En effet, il vient au secours de son ami Tchoulak, responsable de la Fédération des Postes et Télécommunications, déjà accusé du détournement de l’argent des ouvres sociales. Il faut savoir que cette Fédération sur laquelle règne Mohamed Tchoulak depuis 1991 gère l’argent des 45 000 travailleurs affiliés. Une commission d’enquête suivie du passage de l’IGF a décelé un transfert illégal vers…un compte de la mutuelle dont il est le président. Ces jeux d’écriture où se croisent les transferts et les placements occultes ont fait la fortune de responsables inamovibles.

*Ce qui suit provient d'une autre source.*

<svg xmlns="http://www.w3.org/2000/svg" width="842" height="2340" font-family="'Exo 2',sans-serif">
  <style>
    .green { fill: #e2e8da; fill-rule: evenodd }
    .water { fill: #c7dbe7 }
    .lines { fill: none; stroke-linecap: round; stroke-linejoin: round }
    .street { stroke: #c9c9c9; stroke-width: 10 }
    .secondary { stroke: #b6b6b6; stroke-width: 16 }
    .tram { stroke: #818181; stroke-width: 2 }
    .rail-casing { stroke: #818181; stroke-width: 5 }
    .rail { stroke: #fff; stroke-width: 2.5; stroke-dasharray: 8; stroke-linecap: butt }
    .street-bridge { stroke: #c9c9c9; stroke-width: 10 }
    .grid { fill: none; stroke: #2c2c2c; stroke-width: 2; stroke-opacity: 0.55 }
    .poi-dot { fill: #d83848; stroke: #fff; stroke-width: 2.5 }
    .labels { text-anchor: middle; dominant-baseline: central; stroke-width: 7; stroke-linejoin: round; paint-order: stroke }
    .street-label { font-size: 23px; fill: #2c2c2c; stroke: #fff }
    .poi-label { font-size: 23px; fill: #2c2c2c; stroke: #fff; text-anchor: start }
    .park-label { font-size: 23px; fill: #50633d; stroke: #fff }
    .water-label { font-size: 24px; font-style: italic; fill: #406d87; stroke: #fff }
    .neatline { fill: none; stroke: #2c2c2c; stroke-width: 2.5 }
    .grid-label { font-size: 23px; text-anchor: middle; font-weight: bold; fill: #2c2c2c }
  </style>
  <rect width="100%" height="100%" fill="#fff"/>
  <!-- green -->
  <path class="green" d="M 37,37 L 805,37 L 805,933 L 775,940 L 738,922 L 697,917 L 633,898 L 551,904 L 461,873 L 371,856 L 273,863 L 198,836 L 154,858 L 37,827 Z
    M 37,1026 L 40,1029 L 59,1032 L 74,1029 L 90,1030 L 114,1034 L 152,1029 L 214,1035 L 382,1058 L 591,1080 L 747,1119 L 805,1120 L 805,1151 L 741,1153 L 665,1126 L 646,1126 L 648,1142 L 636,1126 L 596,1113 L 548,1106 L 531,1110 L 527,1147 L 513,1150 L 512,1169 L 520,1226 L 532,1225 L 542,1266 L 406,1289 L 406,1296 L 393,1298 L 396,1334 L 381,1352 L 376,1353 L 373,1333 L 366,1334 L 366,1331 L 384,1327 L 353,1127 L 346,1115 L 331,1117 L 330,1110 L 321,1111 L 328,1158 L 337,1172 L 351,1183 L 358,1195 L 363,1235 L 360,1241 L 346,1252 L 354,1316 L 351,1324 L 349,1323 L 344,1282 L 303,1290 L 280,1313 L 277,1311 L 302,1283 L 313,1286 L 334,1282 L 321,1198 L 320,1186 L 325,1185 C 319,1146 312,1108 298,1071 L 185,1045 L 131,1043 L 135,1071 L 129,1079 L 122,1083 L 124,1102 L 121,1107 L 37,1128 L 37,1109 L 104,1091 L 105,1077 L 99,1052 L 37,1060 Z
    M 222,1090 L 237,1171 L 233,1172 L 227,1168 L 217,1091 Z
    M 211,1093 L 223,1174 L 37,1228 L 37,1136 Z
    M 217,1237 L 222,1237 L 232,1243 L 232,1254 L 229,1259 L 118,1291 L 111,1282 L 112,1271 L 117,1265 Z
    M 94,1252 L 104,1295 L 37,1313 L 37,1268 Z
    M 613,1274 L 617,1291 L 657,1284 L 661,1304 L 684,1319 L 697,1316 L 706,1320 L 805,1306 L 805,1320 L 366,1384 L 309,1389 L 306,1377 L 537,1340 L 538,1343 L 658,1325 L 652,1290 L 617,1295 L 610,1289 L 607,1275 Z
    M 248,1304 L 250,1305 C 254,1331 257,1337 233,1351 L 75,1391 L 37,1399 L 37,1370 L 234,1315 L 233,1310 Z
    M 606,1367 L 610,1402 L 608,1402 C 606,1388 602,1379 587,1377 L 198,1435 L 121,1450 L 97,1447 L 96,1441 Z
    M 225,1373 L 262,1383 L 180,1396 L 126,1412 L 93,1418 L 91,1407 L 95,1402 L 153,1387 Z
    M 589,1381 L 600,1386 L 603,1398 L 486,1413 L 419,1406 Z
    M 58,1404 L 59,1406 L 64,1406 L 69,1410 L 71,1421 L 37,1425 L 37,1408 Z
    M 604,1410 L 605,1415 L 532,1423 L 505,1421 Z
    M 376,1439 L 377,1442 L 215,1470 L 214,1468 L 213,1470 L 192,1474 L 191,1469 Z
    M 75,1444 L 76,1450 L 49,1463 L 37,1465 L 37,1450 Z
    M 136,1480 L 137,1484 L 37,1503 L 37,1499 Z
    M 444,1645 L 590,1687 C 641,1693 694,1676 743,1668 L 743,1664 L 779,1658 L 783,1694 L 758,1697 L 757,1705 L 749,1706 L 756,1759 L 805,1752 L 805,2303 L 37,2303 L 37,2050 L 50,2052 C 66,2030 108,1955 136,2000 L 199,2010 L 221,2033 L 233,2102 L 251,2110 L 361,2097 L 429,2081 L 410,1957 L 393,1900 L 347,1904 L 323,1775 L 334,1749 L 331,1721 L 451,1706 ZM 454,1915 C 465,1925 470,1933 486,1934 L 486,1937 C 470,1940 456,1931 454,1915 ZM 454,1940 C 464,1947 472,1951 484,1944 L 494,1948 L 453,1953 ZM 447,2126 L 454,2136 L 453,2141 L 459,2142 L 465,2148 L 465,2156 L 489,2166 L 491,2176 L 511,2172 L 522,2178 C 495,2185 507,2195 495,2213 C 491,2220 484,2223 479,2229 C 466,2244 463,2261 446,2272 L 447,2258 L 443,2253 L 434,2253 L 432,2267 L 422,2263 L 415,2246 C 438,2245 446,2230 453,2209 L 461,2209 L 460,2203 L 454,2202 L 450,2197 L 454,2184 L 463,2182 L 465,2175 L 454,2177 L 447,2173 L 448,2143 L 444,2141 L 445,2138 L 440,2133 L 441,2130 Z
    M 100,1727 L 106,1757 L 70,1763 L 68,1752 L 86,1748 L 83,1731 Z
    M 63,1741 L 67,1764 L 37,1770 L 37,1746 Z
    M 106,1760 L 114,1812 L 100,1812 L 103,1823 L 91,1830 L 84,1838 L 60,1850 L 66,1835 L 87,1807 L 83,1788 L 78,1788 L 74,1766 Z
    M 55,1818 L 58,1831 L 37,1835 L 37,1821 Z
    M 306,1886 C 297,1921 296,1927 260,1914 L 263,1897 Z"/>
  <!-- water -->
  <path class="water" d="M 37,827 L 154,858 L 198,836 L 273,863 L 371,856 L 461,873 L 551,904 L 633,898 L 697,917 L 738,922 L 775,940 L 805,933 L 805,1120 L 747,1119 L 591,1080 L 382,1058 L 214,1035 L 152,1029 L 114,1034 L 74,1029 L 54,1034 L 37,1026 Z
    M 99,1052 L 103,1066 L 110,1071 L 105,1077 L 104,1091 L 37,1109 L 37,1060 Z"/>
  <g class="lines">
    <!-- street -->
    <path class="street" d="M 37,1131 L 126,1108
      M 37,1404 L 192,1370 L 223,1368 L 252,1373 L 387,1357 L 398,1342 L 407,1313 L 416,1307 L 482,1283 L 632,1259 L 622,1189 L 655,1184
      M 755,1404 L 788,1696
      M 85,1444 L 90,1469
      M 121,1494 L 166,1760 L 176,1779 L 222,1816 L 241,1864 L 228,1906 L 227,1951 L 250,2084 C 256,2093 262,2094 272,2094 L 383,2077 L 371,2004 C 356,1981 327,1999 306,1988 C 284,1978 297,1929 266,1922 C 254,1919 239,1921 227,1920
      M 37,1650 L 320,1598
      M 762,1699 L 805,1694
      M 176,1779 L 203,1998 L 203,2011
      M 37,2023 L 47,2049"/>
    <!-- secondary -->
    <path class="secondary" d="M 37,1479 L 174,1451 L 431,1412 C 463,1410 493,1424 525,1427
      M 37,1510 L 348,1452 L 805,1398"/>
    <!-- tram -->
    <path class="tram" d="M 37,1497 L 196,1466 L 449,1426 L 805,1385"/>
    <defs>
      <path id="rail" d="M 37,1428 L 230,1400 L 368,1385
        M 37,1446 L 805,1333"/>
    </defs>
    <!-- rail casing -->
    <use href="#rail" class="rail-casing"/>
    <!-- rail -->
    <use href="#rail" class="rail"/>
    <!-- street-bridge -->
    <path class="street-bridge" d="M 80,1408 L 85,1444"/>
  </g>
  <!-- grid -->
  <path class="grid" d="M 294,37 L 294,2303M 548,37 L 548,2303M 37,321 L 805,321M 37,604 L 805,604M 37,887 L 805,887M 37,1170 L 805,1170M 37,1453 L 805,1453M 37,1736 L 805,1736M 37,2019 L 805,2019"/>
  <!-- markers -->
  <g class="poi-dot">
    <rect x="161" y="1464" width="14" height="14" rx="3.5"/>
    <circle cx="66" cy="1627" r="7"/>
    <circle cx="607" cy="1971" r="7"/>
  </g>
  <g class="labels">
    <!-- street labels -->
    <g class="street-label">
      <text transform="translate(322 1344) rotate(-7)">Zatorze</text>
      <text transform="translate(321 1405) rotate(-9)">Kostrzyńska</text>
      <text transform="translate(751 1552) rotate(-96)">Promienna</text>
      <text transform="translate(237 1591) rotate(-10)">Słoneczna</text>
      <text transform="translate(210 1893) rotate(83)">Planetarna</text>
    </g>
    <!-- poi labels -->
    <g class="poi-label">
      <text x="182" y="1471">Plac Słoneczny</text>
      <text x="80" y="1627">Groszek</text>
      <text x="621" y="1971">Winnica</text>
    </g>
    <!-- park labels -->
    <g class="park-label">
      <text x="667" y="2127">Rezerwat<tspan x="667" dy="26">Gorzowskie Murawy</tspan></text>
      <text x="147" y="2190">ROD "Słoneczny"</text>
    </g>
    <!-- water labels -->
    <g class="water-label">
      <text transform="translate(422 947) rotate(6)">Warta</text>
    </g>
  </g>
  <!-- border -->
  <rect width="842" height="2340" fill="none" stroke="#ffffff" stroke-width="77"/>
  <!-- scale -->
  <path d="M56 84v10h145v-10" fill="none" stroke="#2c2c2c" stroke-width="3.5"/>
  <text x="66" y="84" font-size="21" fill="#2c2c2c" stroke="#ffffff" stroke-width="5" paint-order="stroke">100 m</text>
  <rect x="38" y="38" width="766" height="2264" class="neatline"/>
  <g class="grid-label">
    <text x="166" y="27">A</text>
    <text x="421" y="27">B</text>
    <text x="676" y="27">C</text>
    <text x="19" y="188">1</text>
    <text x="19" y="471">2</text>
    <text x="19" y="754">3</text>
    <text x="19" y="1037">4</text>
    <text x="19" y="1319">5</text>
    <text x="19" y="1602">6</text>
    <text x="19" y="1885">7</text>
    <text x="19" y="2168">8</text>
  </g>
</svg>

Comme à l’accoutumée quand il faut imposer une décision douteuse, Sidi Said rameute les troupes par bus venus de plusieurs wilayate du pays avec prise en charge totale pour faire sa démonstration de force, demain 12 juillet, au siège de la centrale syndicale… Le motif officiel est que la tutelle ne veut pas « ouvrir le dialogue sur les problèmes des travailleurs (permanisations, avancements internes…) ». Et pour cause, augmenter les travailleurs alors que la comptabilité démontre une gestion où des milliards partent en fumée demande au minimum un contrôle préalable. Or, c’est justement de ce contrôle dont ne veulent pas entendre parler les deux compères.

Bon à savoir : Tchoulak Mohamed, président de la mutuelle des travailleurs des postes et télécommunications a été poursuivi pour corruption, trafic d’influence et perception d’avantages, dans l’affaire Khalifa. Tout comme un certain …Sidi Said pour le transfert de l’argent de la caisse des retraites vers Khalifa Bank. A propos des nombreux cadeaux reçus de Khalifa, Tchoulak avait répondu au procureur général qui l’interrogeait lors du procès: «Même le Prophète ne refusait pas les cadeaux !» Le problème est que vous n’êtes pas prophète, lui avait fait observer un assistant.

Pour rappel, Sidi Said est, aussi, à la tête de l’UGTA depuis vingt ans. Son bilan est sans appel : Effondrement des effectifs et les nombreuses Unions locales, jadis combatives végètent aux mains de bureaucrates qui ont souvent eu affaire avec la justice quand elles ne sont pas tout simplement fermées. Malgré cette sévère régression, dans toutes les grandes entreprises publiques, les œuvres sociales sont toujours gérées par ses proches. Les syndicats autonomes de l’éducation en connaissent un bout.